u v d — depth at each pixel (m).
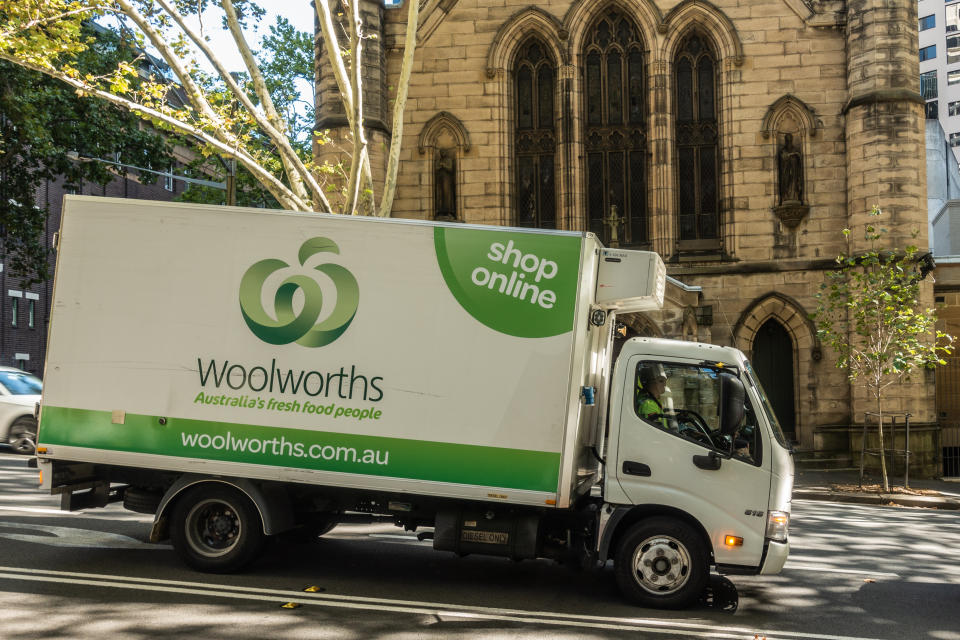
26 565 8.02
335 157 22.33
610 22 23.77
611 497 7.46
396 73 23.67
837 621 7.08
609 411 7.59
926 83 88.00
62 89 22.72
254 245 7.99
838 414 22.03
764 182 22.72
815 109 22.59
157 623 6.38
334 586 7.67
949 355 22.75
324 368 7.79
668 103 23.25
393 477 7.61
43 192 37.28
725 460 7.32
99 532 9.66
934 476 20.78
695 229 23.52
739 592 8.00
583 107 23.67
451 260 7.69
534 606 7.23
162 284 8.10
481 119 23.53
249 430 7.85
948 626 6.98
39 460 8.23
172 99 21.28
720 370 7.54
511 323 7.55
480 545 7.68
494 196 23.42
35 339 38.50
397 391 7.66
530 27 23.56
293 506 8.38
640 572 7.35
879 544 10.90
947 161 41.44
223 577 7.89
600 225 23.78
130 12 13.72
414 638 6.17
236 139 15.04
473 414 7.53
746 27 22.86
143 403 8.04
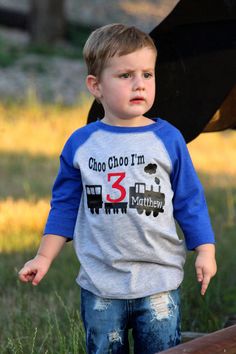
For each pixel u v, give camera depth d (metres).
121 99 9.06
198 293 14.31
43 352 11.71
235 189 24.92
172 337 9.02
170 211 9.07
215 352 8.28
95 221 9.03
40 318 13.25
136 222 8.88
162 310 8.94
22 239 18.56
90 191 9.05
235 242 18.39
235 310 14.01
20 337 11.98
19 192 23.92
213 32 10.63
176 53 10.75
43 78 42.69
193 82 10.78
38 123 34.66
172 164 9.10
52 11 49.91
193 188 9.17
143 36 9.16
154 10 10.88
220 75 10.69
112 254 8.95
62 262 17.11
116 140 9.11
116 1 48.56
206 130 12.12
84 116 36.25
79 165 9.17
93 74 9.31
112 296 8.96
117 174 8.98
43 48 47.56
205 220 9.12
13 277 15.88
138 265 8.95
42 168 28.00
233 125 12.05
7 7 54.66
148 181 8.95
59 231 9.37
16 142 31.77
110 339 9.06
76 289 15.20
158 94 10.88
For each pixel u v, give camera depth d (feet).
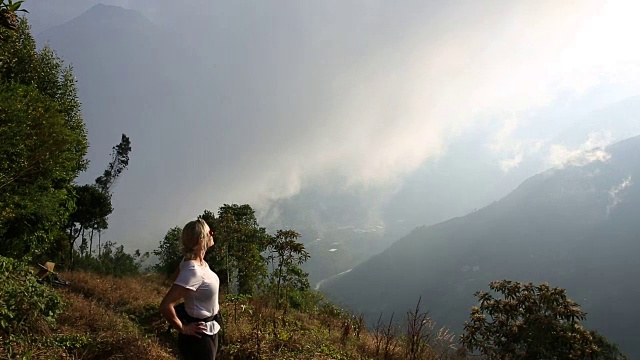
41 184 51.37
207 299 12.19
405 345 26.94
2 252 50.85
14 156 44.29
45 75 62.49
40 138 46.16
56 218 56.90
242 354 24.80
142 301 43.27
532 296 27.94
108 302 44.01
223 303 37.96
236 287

------------------------------------------------------------

▸ EXERCISE DIRECTIONS
Quote the material above exactly, from the line holding "95 221 9.03" through its last line, including both. Omit the pictures.

▸ RESULT
95 221 9.03
40 318 13.25
136 222 8.88
162 310 8.94
22 239 18.56
90 191 9.05
235 242 18.39
235 310 14.01
20 337 11.98
19 192 23.92
213 32 10.63
176 53 10.75
43 78 42.69
193 82 10.78
38 123 34.66
172 164 9.10
52 11 49.91
193 188 9.17
143 36 9.16
154 10 10.88
220 75 10.69
112 254 8.95
62 262 17.11
116 140 9.11
116 1 48.56
206 130 12.12
84 116 36.25
79 165 9.17
93 74 9.31
112 296 8.96
117 174 8.98
43 48 47.56
205 220 9.12
13 277 15.88
138 265 8.95
42 168 28.00
233 125 12.05
7 7 54.66
148 181 8.95
59 231 9.37
16 142 31.77
110 339 9.06
76 289 15.20
158 94 10.88
For each pixel u v, give camera depth d (feet).
41 184 51.37
207 299 12.19
405 345 26.94
2 252 50.85
14 156 44.29
45 75 62.49
40 138 46.16
56 218 56.90
242 354 24.80
142 301 43.27
532 296 27.94
108 302 44.01
223 303 37.96
236 287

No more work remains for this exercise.